For six years, a Native woman from the White Earth Band fought for custody of her granddaughter. In November, her struggle will be heard by the U.S. Supreme Court. The case, Brackeen v. Haaland, threatens the federal law protecting the bond between Native American children and their families and tribes.
Interior Secretary Deb Haaland at Riverside Indian School in Anadarko, Oklahoma, in July 2022. Credit: Nick Oxford
This article is being co-published with The Imprint, a national nonprofit news outlet covering child welfare and youth justice.
Three white couples who sought to adopt Indigenous children will have their legal cases heard by the U.S. Supreme Court next month. Each of the foster families, including a couple from Minnesota, says the 1978 Indian Child Welfare Act discriminated against them because of their race.
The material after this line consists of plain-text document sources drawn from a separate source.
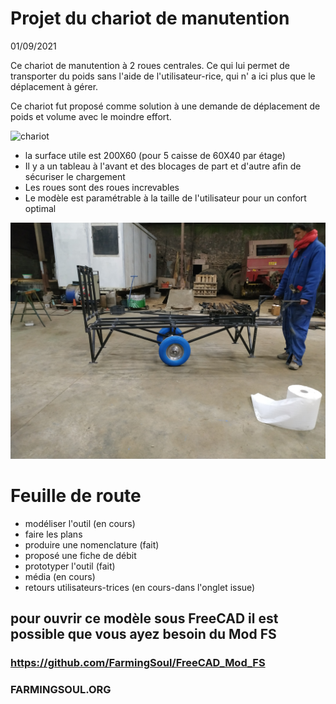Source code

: # Projet du chariot de manutention
01/09/2021


Ce chariot de manutention à 2 roues centrales. Ce qui lui permet de transporter du poids sans l'aide de l'utilisateur-rice, qui n' a ici plus que le déplacement à gérer.

Ce chariot fut proposé comme solution à une demande de déplacement de poids et volume avec le moindre effort.

![chariot](https://github.com/FarmingSoul/Chariot_manute/blob/main/media/IMG_20201209_215901.jpg)

* la surface utile est 200X60 (pour 5 caisse de 60X40 par étage)
* Il y a un tableau à l'avant et des blocages de part et d'autre afin de sécuriser le chargement
* Les roues sont des roues increvables
* Le modèle est paramétrable à la taille de l'utilisateur pour un confort optimal

![chariot2](https://github.com/FarmingSoul/Chariot_manute/blob/main/media/IMG_20201209_215822.jpg)

# Feuille de route

* modéliser l'outil (en cours)
* faire les plans
* produire une nomenclature (fait)
* proposé une fiche de débit
* prototyper l'outil (fait)
* média (en cours)
* retours utilisateurs-trices (en cours-dans l'onglet issue)

## pour ouvrir ce modèle sous FreeCAD il est possible que vous ayez besoin du Mod FS
### https://github.com/FarmingSoul/FreeCAD_Mod_FS

### FARMINGSOUL.ORG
The law, known as ICWA, ensures that tribes have a right to intervene when their members are involved in child welfare cases. And it requires that local governments make extra efforts to protect connections with Indigenous culture and kin. The outcome of the case challenging ICWA, Brackeen v. Haaland, has far-reaching implications: not only for the battle against family separation in Indian Country, but potentially for the foundational rights of tribes in relation to the U.S. government.
Two of the couples—Jennifer Kay and Chad Everet Brackeen of Texas, and Heather Lynn and Frank Nicholas Libretti of Nevada—gained full custody of the Native children they wanted to adopt.
One of the three sets of plaintiffs in the Brackeen v. Haaland case did not.
Like the other two couples, Danielle and Jason Clifford of Minnesota ran into laws enacted to address centuries of destructive government policies. Native children have historically been forced to attend abusive boarding schools and systematically placed for adoption into non-Native homes.